Leighton Holdings is a company that just keeps giving as far as its departed staff are concerned. The group's annual report noted other lingering goodbye payments. There was a $1.2 million "restraint" payment made to former chief financial officer Scott Charlton on July 15, nearly two years after he left the company.

This is on top of the $2.99 million termination payment Charlton collected when he was replaced by former Qantas beancounter Peter Gregg in late 2009.

But there is one former Leighton chief executive who will be at the mercy of shareholders. King's short-lived replacement, David Stewart, will be required to have his termination package approved at the November 11 annual meeting. His termination package will not be detailed until Leighton dispatches its notice of meeting next week.
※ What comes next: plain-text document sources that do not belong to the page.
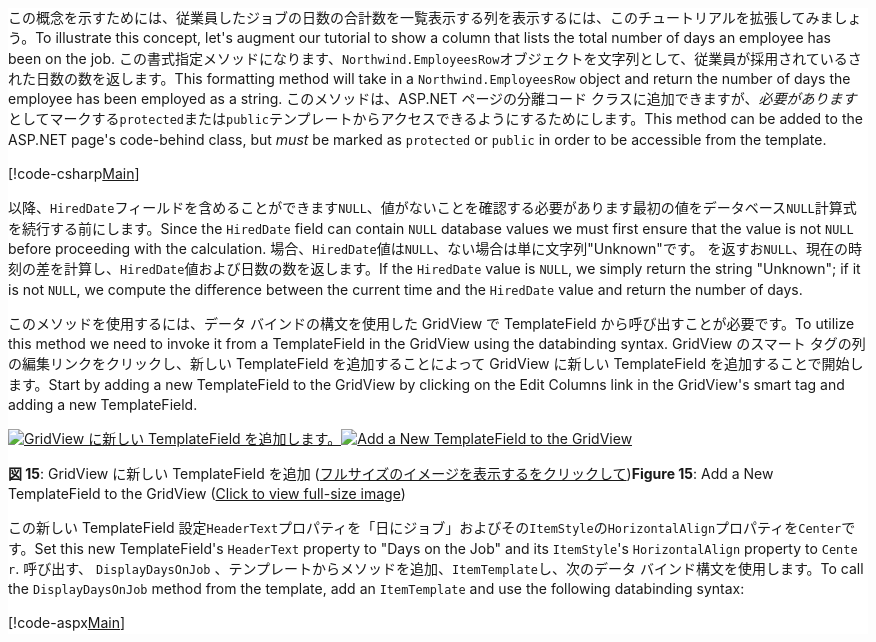 <span data-ttu-id="0f17a-256">この概念を示すためには、従業員したジョブの日数の合計数を一覧表示する列を表示するには、このチュートリアルを拡張してみましょう。</span><span class="sxs-lookup"><span data-stu-id="0f17a-256">To illustrate this concept, let's augment our tutorial to show a column that lists the total number of days an employee has been on the job.</span></span> <span data-ttu-id="0f17a-257">この書式指定メソッドになります、`Northwind.EmployeesRow`オブジェクトを文字列として、従業員が採用されているされた日数の数を返します。</span><span class="sxs-lookup"><span data-stu-id="0f17a-257">This formatting method will take in a `Northwind.EmployeesRow` object and return the number of days the employee has been employed as a string.</span></span> <span data-ttu-id="0f17a-258">このメソッドは、ASP.NET ページの分離コード クラスに追加できますが、*必要があります*としてマークする`protected`または`public`テンプレートからアクセスできるようにするためにします。</span><span class="sxs-lookup"><span data-stu-id="0f17a-258">This method can be added to the ASP.NET page's code-behind class, but *must* be marked as `protected` or `public` in order to be accessible from the template.</span></span>


[!code-csharp[Main](using-templatefields-in-the-gridview-control-cs/samples/sample5.cs)]

<span data-ttu-id="0f17a-259">以降、`HiredDate`フィールドを含めることができます`NULL`、値がないことを確認する必要があります最初の値をデータベース`NULL`計算式を続行する前にします。</span><span class="sxs-lookup"><span data-stu-id="0f17a-259">Since the `HiredDate` field can contain `NULL` database values we must first ensure that the value is not `NULL` before proceeding with the calculation.</span></span> <span data-ttu-id="0f17a-260">場合、`HiredDate`値は`NULL`、ない場合は単に文字列"Unknown"です。 を返すお`NULL`、現在の時刻の差を計算し、`HiredDate`値および日数の数を返します。</span><span class="sxs-lookup"><span data-stu-id="0f17a-260">If the `HiredDate` value is `NULL`, we simply return the string "Unknown"; if it is not `NULL`, we compute the difference between the current time and the `HiredDate` value and return the number of days.</span></span>

<span data-ttu-id="0f17a-261">このメソッドを使用するには、データ バインドの構文を使用した GridView で TemplateField から呼び出すことが必要です。</span><span class="sxs-lookup"><span data-stu-id="0f17a-261">To utilize this method we need to invoke it from a TemplateField in the GridView using the databinding syntax.</span></span> <span data-ttu-id="0f17a-262">GridView のスマート タグの列の編集リンクをクリックし、新しい TemplateField を追加することによって GridView に新しい TemplateField を追加することで開始します。</span><span class="sxs-lookup"><span data-stu-id="0f17a-262">Start by adding a new TemplateField to the GridView by clicking on the Edit Columns link in the GridView's smart tag and adding a new TemplateField.</span></span>


<span data-ttu-id="0f17a-263">[![GridView に新しい TemplateField を追加します。](using-templatefields-in-the-gridview-control-cs/_static/image44.png)](using-templatefields-in-the-gridview-control-cs/_static/image43.png)</span><span class="sxs-lookup"><span data-stu-id="0f17a-263">[![Add a New TemplateField to the GridView](using-templatefields-in-the-gridview-control-cs/_static/image44.png)](using-templatefields-in-the-gridview-control-cs/_static/image43.png)</span></span>

<span data-ttu-id="0f17a-264">**図 15**: GridView に新しい TemplateField を追加 ([フルサイズのイメージを表示するをクリックして](using-templatefields-in-the-gridview-control-cs/_static/image45.png))</span><span class="sxs-lookup"><span data-stu-id="0f17a-264">**Figure 15**: Add a New TemplateField to the GridView ([Click to view full-size image](using-templatefields-in-the-gridview-control-cs/_static/image45.png))</span></span>


<span data-ttu-id="0f17a-265">この新しい TemplateField 設定`HeaderText`プロパティを「日にジョブ」およびその`ItemStyle`の`HorizontalAlign`プロパティを`Center`です。</span><span class="sxs-lookup"><span data-stu-id="0f17a-265">Set this new TemplateField's `HeaderText` property to "Days on the Job" and its `ItemStyle`'s `HorizontalAlign` property to `Center`.</span></span> <span data-ttu-id="0f17a-266">呼び出す、 `DisplayDaysOnJob` 、テンプレートからメソッドを追加、`ItemTemplate`し、次のデータ バインド構文を使用します。</span><span class="sxs-lookup"><span data-stu-id="0f17a-266">To call the `DisplayDaysOnJob` method from the template, add an `ItemTemplate` and use the following databinding syntax:</span></span>


[!code-aspx[Main](using-templatefields-in-the-gridview-control-cs/samples/sample6.aspx)]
Other noteworthy payments include the $US2 million "special bonus" Leighton's now-resigned chief international operating officer, David Savage, was paid for expanding the group's international operations.

ADLER ON HOLD

Not even the former HIH director and ex-jailbird, Rod Adler, has been able to escape the strike delays affecting Qantas. A rather dishevelled Adler was spotted in cattle class on flight QF423 yesterday which arrived in Melbourne four hours late.

SORE POWERPOINT

This week's "hysterical response to a PowerPoint presentation award" goes to the Greens senator, Lee Rhiannon.

It seems a slide presented by BHP Billiton's human resources president, Andrew Carey, on a site tour of the company's iron ore operations - that projected the resources sector in Australia would require 170,000 new jobs in the next five years - was not as innocent as it would appear at first glance.

Rhiannon, in a press release, warned the slide was actually part of "an attempt by the multinational to intimidate the federal government into designing job policies that suit the mining industry at the expense of NSW and other states suffering from mining boom-related pressures".

"Australia urgently needs more skilled workers, but this should not be limited to the needs of mining companies," the former editor of the left-wing paper Survey explained.

Hitting out at the "outlandish demand" by BHP, Rhiannon said: "The record dollar, largely due to the mining boom, is driving NSW manufacturers out of business, as the imports they compete with become cheaper while their own exports become more expensive."